Is $\exp:\overline{\mathbb{M}}_n\to\mathbb{M}_n$ injective?

Question

More specific to my problem, this is a variation on Is $\exp:\mathbb{M_n}\to\mathbb{M_n}$ injective? which was promptly answered with a counterexample.

Let $\mathbb{M}_n$ be the space of $n\times n$ matrices with real entries.

Let $\overline{\mathbb{M}}_n$ be the space of square $n\times n$ matrices with entries $0$ and $1$.

For any $M\in\overline{\mathbb{M}}_n$ we have $$e^M=\exp(M)=\sum_{k=0}^\infty \frac{1}{k!}M^k.$$

Is $\exp:\overline{\mathbb{M}}_n\to\mathbb{M}_n$ injective?

In other words, are there two distinct $M_0,M_1\in \overline{\mathbb{M}}_n$ such that $e^{M_0}=e^{M_1}$?

Since for fixed $n$ the space $\overline{\mathbb{M}}_n$ is finite we can manually check -- it is injective for $n\le4$, but I haven't been able to convince myself for arbitrary $n$.

For $n=4$ there are $2^{n^2}=65536$ matrices to check, and MATLAB's expm and my hastily written matrix building code took half an hour to complete. For $n=5$ we have $2^{25}>3.3\cdot 10^7$ matrices to test which would take ten days to run. For larger $n$ a direct test is out of the question.

The smallest nontrivial examples in my problem are $n=6$, and the interesting ones are $n=12$ and larger.

Answer 1

Proposition: Let $E=\{A\in M_n(\mathbb{C})|A\text{ has algebraic entries }\}$. Then the exponential map is injective on $E$.

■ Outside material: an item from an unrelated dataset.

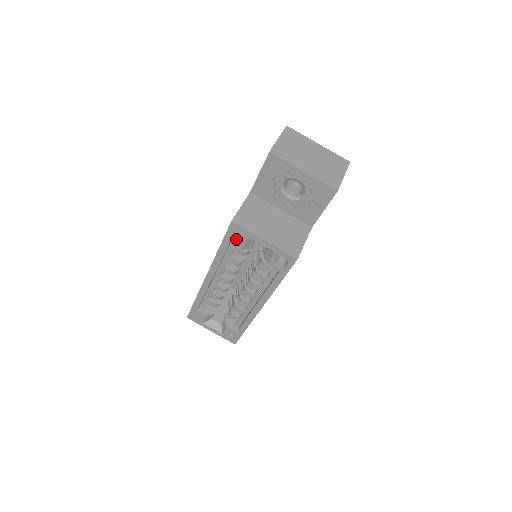
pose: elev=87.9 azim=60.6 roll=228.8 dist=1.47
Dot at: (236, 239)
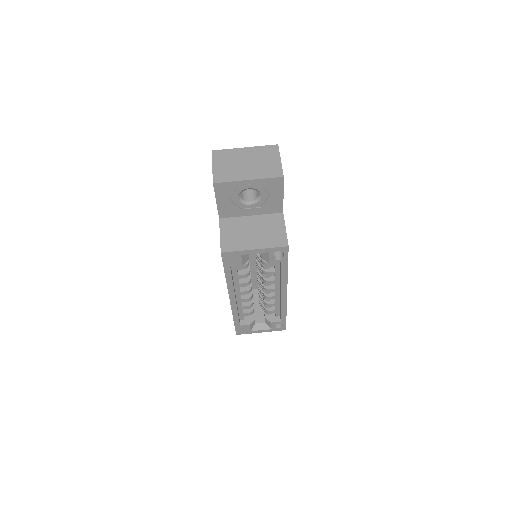
Dot at: (233, 262)
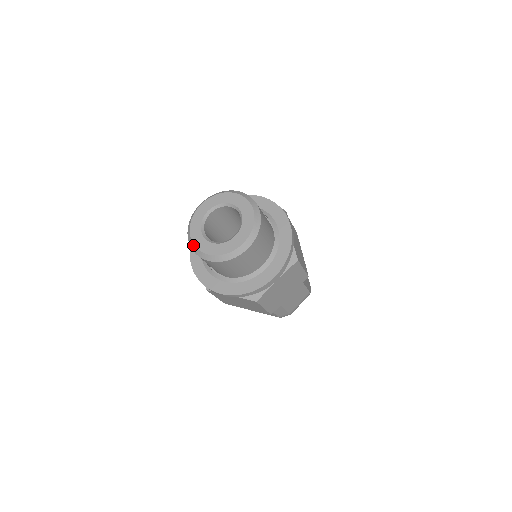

Proof: Assume that $e^A=e^B$. Here $A,B$ have algebraic entries ; according to "Wermuth, 2 remarks on matrix exponentials" (in free access) http://www.sciencedirect.com/science/article/pii/0024379589905545 $AB=BA$. Thus $A,B$ are simultaneously triangularizable over $\mathbb{C}$ with diagonals $(\lambda_j)_j,(\mu_j)_j$. Necessarily $e^{\lambda_j}=e^{\mu_j}$, that is $\lambda_j=\mu_j+2k_j\pi$. $\lambda_j$ and $\mu_j$ are algebraic numbers, that implies $k_j=0$ and therefore $\lambda_j=\mu_j$.

$A$ is similar over $\mathbb{C}$ to a matrix in the form $A_1=diag(\lambda_1I_{i_1}+N_1,\cdots)$ where the $\lambda_j$ are distinct and the $N_j$ are nilpotent.

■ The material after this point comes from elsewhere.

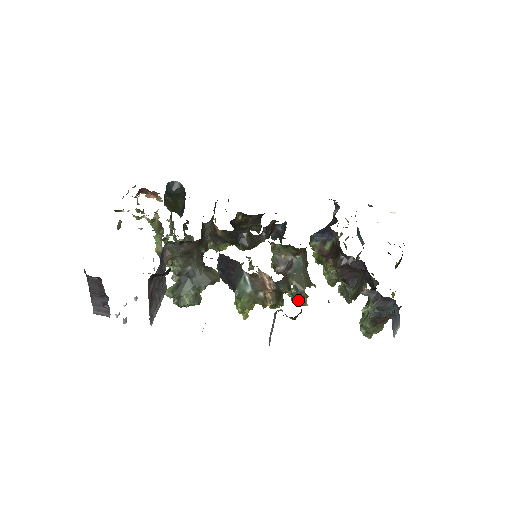
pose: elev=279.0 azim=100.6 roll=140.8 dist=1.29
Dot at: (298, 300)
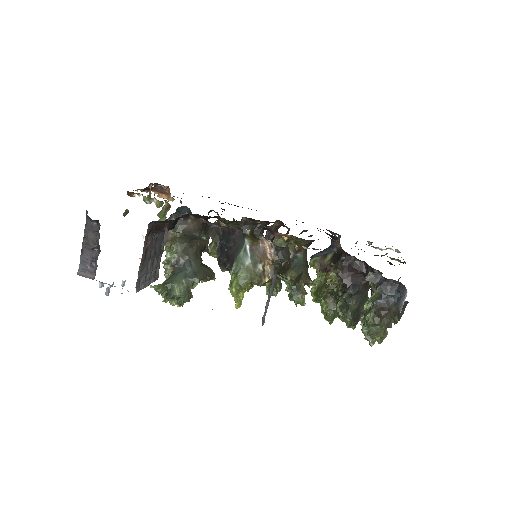
Dot at: (296, 295)
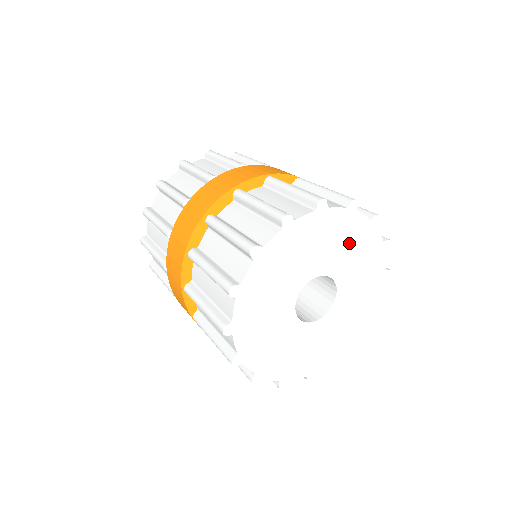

EDIT: Since $AB=BA$, $B_1$ is in the form $B_1=diag(U_1,\cdots)$ with $U_jN_j=N_jU_j$. The previous reasoning and $e^{U_j}=e^{\lambda_j}e^{N_j}$ imply that $U_j$ has a sole eigenvalue $\lambda_j$. Then $B_1=diag(\lambda_1 I_{i_1}+ M_1,\cdots)$ with $M_j$ nilpotent and $N_jM_j=M_jN_j$ ;

in particular, $M_j-N_j$ is nilpotent. Moreover $e^{\lambda_jI_{i_j}+N_j}=e^{\lambda_jI_{i_j}+M_j}$, that is $e^{N_j-M_j}=I_{i_j}$. The exponential map is an isomorphism between nilpotent matrices and unipotent ones ; then $N_j-M_j=0$, $A_1=B_1$ and finally $A=B$.